Polishing Double Barrel Chambers From: Paladin Ralph Start with a brake hone in a drill which is the rough stage, then Use 600 grit wet/dry with oil to clean that up. Then I use steel wool. Final stage is a bore mop treated with the polishing rouge from the Dermal tool set, with oil. I made a leather strop and slit a ½” dowel rod to hold it and then coated the rough side with jewelers or polishing rouge. You don’t have to screw the leather into the dowel, just put it in the middle and the spinning will hold it in place. When you are doing this be sure keep sliding them back and forth. 1 – 3 minutes for each phase.
Drying wet brass, save elect. From: Paladin Ralph After you run your wet brass through the media separator and shake all the excess water out of it, put it in one of those cloth food bags you get from your food store or Walmart. Hang it on a door knob and shake it occasionally and the next day it will be dry and spot free. You can buy 5 gal buckets with water tight lids at Firehouse Subs for $2. They are their empty pickle barrels.
Collecting dust in a Dry Tumbler From: my nephew Bill Hippard Cut up used dryer sheets into 2 inch squares and throw them in with the media and brass, they will collect the dust. Walnut media is good for really dirty brass; corn cob puts a nice shine on the brass. A bit of brass polish in the media will help also.
Wet tumbling brass From: my nephew Bill Hippard Use mix of hot water, dawn soap, and Lemi-shine. When it's done tumbling, I rinse it thoroughly and then pour it into my media separator. After that, I put in on a baking tray in the oven for about an hour at 150 degrees. Comes out shiny and spot free.
Best dry tumbling media I have found From: Paladin Ralph Cracked Corn, from your local feed store. It works faster than walnut or corn cob and gives a nice shine. I bought 20# for $10 and feed half of it to the birds and have plenty left over.
Make a 3/4 oz shot bushing, take your bushings to your hardware store and find a tubing that fits snug inside. Then trim it until you get the desired weight and glue it in place with the short end down. Picture on right is upside down.
Make over shot cards with a 1" punch from Hobby Lobby.
My Rock Chucker has a place next to my 650 for my Lee Quick Trim system, to set hi primers, de-cap and what ever is necessary.

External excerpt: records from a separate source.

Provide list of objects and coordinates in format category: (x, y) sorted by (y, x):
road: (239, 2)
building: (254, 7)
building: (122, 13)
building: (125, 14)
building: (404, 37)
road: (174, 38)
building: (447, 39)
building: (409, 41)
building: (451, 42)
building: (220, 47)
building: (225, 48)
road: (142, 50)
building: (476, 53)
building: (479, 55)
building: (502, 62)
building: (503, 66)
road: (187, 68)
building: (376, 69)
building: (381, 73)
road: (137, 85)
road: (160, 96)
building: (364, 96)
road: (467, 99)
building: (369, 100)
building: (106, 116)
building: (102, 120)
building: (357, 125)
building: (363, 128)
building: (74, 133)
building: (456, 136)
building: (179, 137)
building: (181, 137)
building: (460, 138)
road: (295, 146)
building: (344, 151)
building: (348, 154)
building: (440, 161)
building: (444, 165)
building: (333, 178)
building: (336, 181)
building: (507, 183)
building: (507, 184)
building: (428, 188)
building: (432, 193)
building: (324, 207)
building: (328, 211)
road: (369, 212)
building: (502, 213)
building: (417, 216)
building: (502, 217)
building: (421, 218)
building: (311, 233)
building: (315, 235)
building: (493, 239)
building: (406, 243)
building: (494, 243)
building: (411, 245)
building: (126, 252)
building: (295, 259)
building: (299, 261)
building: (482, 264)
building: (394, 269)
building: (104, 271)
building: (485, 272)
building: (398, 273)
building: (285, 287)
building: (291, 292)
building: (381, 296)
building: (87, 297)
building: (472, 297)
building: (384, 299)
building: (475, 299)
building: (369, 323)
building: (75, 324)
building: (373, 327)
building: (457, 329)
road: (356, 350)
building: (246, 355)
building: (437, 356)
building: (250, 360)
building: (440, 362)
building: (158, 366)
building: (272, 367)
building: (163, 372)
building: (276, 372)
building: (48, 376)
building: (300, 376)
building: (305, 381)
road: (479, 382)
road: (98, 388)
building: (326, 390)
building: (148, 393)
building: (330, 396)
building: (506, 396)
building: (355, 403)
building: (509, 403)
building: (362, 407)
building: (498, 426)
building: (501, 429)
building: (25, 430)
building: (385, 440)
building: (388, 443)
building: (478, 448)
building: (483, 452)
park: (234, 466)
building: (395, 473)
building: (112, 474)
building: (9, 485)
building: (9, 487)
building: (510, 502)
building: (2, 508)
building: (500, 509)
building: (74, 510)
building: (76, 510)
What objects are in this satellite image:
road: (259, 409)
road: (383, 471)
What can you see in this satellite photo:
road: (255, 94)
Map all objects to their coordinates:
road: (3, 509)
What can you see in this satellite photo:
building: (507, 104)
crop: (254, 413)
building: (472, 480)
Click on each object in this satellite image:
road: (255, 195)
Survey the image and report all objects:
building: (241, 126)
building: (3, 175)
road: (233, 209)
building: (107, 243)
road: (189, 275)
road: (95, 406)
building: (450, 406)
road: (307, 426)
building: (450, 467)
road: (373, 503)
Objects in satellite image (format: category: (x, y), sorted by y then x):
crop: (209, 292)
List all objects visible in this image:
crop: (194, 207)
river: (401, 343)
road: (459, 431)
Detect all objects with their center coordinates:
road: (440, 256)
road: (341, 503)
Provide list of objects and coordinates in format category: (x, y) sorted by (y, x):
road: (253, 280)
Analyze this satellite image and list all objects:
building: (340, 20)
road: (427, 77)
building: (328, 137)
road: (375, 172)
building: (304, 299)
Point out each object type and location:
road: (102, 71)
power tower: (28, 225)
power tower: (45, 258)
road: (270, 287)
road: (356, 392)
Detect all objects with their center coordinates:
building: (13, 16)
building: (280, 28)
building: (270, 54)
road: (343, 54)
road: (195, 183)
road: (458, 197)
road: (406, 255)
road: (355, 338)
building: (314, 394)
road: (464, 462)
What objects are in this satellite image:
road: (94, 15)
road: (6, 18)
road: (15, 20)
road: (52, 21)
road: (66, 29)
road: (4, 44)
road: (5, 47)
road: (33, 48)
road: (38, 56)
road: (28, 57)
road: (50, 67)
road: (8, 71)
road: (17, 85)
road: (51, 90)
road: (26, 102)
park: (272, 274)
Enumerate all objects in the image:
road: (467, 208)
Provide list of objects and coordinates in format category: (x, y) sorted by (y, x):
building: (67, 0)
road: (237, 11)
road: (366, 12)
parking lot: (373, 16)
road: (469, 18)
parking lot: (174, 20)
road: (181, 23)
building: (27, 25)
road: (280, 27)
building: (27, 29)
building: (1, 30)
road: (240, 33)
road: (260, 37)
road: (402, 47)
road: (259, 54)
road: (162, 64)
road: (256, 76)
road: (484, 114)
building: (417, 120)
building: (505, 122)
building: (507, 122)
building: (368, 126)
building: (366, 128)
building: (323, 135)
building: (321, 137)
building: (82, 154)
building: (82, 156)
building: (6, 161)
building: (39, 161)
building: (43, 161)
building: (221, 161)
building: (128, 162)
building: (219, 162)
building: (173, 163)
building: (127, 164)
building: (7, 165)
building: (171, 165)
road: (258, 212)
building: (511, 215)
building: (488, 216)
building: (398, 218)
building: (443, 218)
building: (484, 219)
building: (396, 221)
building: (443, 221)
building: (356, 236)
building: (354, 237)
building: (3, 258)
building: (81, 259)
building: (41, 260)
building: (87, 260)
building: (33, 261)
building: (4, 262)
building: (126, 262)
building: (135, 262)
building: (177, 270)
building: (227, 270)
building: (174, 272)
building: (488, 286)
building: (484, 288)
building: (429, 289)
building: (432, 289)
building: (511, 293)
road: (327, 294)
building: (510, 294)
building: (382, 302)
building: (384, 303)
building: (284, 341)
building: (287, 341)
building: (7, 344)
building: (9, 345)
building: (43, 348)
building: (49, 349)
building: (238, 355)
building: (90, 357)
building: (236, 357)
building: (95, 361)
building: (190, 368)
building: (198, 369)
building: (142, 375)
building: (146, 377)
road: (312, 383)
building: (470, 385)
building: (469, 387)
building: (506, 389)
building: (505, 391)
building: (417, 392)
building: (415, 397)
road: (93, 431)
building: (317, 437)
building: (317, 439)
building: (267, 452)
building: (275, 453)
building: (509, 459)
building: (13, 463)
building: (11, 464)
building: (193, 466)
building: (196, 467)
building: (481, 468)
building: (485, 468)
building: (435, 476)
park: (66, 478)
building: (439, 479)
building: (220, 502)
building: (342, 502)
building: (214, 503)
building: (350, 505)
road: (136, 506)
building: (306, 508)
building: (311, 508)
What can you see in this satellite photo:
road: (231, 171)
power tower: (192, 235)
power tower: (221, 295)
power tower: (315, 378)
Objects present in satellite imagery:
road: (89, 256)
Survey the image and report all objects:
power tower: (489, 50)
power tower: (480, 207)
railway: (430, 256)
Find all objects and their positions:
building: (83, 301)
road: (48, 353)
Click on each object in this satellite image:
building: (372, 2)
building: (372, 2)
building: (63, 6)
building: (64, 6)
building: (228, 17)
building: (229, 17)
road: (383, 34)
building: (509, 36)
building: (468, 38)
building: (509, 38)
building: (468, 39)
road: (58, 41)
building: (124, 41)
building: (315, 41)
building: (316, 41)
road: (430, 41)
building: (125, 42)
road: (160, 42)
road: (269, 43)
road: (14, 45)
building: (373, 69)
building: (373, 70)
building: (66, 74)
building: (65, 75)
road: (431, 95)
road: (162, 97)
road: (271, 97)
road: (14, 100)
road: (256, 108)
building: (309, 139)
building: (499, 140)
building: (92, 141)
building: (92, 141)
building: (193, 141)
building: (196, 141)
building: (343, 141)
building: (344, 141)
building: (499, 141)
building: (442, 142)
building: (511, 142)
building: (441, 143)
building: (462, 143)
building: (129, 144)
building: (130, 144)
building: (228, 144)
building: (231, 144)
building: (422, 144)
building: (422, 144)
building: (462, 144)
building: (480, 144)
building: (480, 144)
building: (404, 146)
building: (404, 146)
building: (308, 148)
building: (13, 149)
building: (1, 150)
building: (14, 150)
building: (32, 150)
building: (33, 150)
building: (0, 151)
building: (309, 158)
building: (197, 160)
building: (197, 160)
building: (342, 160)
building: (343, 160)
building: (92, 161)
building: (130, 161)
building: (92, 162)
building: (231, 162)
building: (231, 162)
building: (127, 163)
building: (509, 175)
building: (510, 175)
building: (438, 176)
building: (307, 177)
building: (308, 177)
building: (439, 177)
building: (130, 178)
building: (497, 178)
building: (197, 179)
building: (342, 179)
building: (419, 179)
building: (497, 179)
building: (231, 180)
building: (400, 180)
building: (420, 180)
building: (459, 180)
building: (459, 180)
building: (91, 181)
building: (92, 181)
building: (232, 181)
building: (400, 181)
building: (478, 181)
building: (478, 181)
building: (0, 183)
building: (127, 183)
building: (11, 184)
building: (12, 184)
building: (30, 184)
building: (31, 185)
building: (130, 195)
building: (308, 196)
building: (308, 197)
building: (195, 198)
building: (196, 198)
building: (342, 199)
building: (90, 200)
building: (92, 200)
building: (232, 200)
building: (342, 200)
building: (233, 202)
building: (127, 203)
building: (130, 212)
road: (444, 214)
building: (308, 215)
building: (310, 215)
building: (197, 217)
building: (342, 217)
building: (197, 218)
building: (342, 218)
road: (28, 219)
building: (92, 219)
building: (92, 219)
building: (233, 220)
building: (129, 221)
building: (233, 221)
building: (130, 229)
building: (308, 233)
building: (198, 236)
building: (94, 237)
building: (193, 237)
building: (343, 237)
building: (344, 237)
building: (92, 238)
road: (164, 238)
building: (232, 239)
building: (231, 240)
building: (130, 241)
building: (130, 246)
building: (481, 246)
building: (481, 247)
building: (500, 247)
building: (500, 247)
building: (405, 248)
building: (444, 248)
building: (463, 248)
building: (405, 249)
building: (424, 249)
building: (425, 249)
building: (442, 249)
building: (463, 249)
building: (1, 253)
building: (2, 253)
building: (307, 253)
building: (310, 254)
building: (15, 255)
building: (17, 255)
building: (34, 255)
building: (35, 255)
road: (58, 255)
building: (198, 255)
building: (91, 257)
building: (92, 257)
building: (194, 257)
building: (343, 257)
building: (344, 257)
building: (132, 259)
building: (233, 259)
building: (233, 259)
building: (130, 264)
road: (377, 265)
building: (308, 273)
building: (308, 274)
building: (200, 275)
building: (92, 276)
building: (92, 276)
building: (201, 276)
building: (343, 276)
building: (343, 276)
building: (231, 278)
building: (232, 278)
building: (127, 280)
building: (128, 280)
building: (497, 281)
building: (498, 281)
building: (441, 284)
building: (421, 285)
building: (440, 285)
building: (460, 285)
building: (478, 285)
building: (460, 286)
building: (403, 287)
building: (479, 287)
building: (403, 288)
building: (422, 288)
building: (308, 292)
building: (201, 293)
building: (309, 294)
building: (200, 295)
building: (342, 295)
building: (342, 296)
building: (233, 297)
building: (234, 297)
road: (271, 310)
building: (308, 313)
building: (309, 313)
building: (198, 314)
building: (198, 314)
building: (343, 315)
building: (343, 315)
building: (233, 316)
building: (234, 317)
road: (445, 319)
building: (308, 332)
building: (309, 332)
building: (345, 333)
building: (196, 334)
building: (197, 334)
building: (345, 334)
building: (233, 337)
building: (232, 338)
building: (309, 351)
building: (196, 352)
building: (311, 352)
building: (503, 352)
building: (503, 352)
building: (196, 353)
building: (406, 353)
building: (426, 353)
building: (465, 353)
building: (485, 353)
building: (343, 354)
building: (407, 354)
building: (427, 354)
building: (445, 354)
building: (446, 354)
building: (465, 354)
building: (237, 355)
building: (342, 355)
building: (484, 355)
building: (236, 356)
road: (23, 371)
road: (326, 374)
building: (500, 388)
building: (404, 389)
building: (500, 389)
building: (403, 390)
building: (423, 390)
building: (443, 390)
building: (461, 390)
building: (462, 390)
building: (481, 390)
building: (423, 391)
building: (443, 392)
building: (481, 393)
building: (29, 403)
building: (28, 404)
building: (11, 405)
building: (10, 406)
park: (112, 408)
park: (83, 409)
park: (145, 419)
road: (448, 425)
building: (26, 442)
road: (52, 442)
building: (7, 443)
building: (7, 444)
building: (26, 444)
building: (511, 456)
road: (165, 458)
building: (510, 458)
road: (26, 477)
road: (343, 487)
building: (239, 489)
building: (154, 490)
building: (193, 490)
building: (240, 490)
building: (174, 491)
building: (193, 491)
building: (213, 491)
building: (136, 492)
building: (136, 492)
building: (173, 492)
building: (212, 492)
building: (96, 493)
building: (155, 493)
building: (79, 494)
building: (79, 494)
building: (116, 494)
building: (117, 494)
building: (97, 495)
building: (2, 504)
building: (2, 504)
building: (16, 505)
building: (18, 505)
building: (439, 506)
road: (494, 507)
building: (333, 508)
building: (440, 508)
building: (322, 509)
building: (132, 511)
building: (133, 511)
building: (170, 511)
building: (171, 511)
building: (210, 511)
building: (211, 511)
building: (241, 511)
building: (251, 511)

I keep all this in a dust proof closet and clamp my presses to the bench when in use. Under the bench is my dirty brass which I wet tumble when a box gets full and bulk bullets which I buy 1,000+. On the left of my 650 is my brass bin and bullets. On the right side are my ammo Plano boxes, custom labels and Plano can. I have a Re-do box for goof ups.
27 bulb LED light over a hole cut in the bushing tray lights up the tinted powder and shot chambers so you can see when your are getting low. I added a submersible pump to here to for more consistant throws. I am always trying to develop low recoil loads so I mounted my RCBS powder measure here.